▸ **What you are asked to do**: Convert the lines running from the line with "Temple Coffee_26: 310.0" up to and including the line with "y_Roastery 12_Geneva Swiss Sips_32: 472.0" into a JSON list of strings, one string per line, omitting any blank lines.

▸ **Data section**:
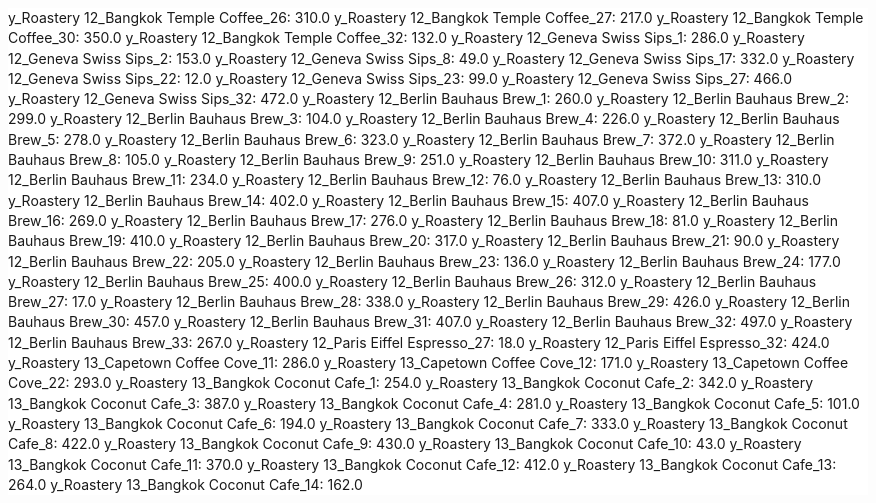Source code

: y_Roastery 12_Bangkok Temple Coffee_26: 310.0
y_Roastery 12_Bangkok Temple Coffee_27: 217.0
y_Roastery 12_Bangkok Temple Coffee_30: 350.0
y_Roastery 12_Bangkok Temple Coffee_32: 132.0
y_Roastery 12_Geneva Swiss Sips_1: 286.0
y_Roastery 12_Geneva Swiss Sips_2: 153.0
y_Roastery 12_Geneva Swiss Sips_8: 49.0
y_Roastery 12_Geneva Swiss Sips_17: 332.0
y_Roastery 12_Geneva Swiss Sips_22: 12.0
y_Roastery 12_Geneva Swiss Sips_23: 99.0
y_Roastery 12_Geneva Swiss Sips_27: 466.0
y_Roastery 12_Geneva Swiss Sips_32: 472.0
y_Roastery 12_Berlin Bauhaus Brew_1: 260.0
y_Roastery 12_Berlin Bauhaus Brew_2: 299.0
y_Roastery 12_Berlin Bauhaus Brew_3: 104.0
y_Roastery 12_Berlin Bauhaus Brew_4: 226.0
y_Roastery 12_Berlin Bauhaus Brew_5: 278.0
y_Roastery 12_Berlin Bauhaus Brew_6: 323.0
y_Roastery 12_Berlin Bauhaus Brew_7: 372.0
y_Roastery 12_Berlin Bauhaus Brew_8: 105.0
y_Roastery 12_Berlin Bauhaus Brew_9: 251.0
y_Roastery 12_Berlin Bauhaus Brew_10: 311.0
y_Roastery 12_Berlin Bauhaus Brew_11: 234.0
y_Roastery 12_Berlin Bauhaus Brew_12: 76.0
y_Roastery 12_Berlin Bauhaus Brew_13: 310.0
y_Roastery 12_Berlin Bauhaus Brew_14: 402.0
y_Roastery 12_Berlin Bauhaus Brew_15: 407.0
y_Roastery 12_Berlin Bauhaus Brew_16: 269.0
y_Roastery 12_Berlin Bauhaus Brew_17: 276.0
y_Roastery 12_Berlin Bauhaus Brew_18: 81.0
y_Roastery 12_Berlin Bauhaus Brew_19: 410.0
y_Roastery 12_Berlin Bauhaus Brew_20: 317.0
y_Roastery 12_Berlin Bauhaus Brew_21: 90.0
y_Roastery 12_Berlin Bauhaus Brew_22: 205.0
y_Roastery 12_Berlin Bauhaus Brew_23: 136.0
y_Roastery 12_Berlin Bauhaus Brew_24: 177.0
y_Roastery 12_Berlin Bauhaus Brew_25: 400.0
y_Roastery 12_Berlin Bauhaus Brew_26: 312.0
y_Roastery 12_Berlin Bauhaus Brew_27: 17.0
y_Roastery 12_Berlin Bauhaus Brew_28: 338.0
y_Roastery 12_Berlin Bauhaus Brew_29: 426.0
y_Roastery 12_Berlin Bauhaus Brew_30: 457.0
y_Roastery 12_Berlin Bauhaus Brew_31: 407.0
y_Roastery 12_Berlin Bauhaus Brew_32: 497.0
y_Roastery 12_Berlin Bauhaus Brew_33: 267.0
y_Roastery 12_Paris Eiffel Espresso_27: 18.0
y_Roastery 12_Paris Eiffel Espresso_32: 424.0
y_Roastery 13_Capetown Coffee Cove_11: 286.0
y_Roastery 13_Capetown Coffee Cove_12: 171.0
y_Roastery 13_Capetown Coffee Cove_22: 293.0
y_Roastery 13_Bangkok Coconut Cafe_1: 254.0
y_Roastery 13_Bangkok Coconut Cafe_2: 342.0
y_Roastery 13_Bangkok Coconut Cafe_3: 387.0
y_Roastery 13_Bangkok Coconut Cafe_4: 281.0
y_Roastery 13_Bangkok Coconut Cafe_5: 101.0
y_Roastery 13_Bangkok Coconut Cafe_6: 194.0
y_Roastery 13_Bangkok Coconut Cafe_7: 333.0
y_Roastery 13_Bangkok Coconut Cafe_8: 422.0
y_Roastery 13_Bangkok Coconut Cafe_9: 430.0
y_Roastery 13_Bangkok Coconut Cafe_10: 43.0
y_Roastery 13_Bangkok Coconut Cafe_11: 370.0
y_Roastery 13_Bangkok Coconut Cafe_12: 412.0
y_Roastery 13_Bangkok Coconut Cafe_13: 264.0
y_Roastery 13_Bangkok Coconut Cafe_14: 162.0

▸ **Response**:
[
  ": y_Roastery 12_Bangkok Temple Coffee_26: 310.0",
  "y_Roastery 12_Bangkok Temple Coffee_27: 217.0",
  "y_Roastery 12_Bangkok Temple Coffee_30: 350.0",
  "y_Roastery 12_Bangkok Temple Coffee_32: 132.0",
  "y_Roastery 12_Geneva Swiss Sips_1: 286.0",
  "y_Roastery 12_Geneva Swiss Sips_2: 153.0",
  "y_Roastery 12_Geneva Swiss Sips_8: 49.0",
  "y_Roastery 12_Geneva Swiss Sips_17: 332.0",
  "y_Roastery 12_Geneva Swiss Sips_22: 12.0",
  "y_Roastery 12_Geneva Swiss Sips_23: 99.0",
  "y_Roastery 12_Geneva Swiss Sips_27: 466.0",
  "y_Roastery 12_Geneva Swiss Sips_32: 472.0"
]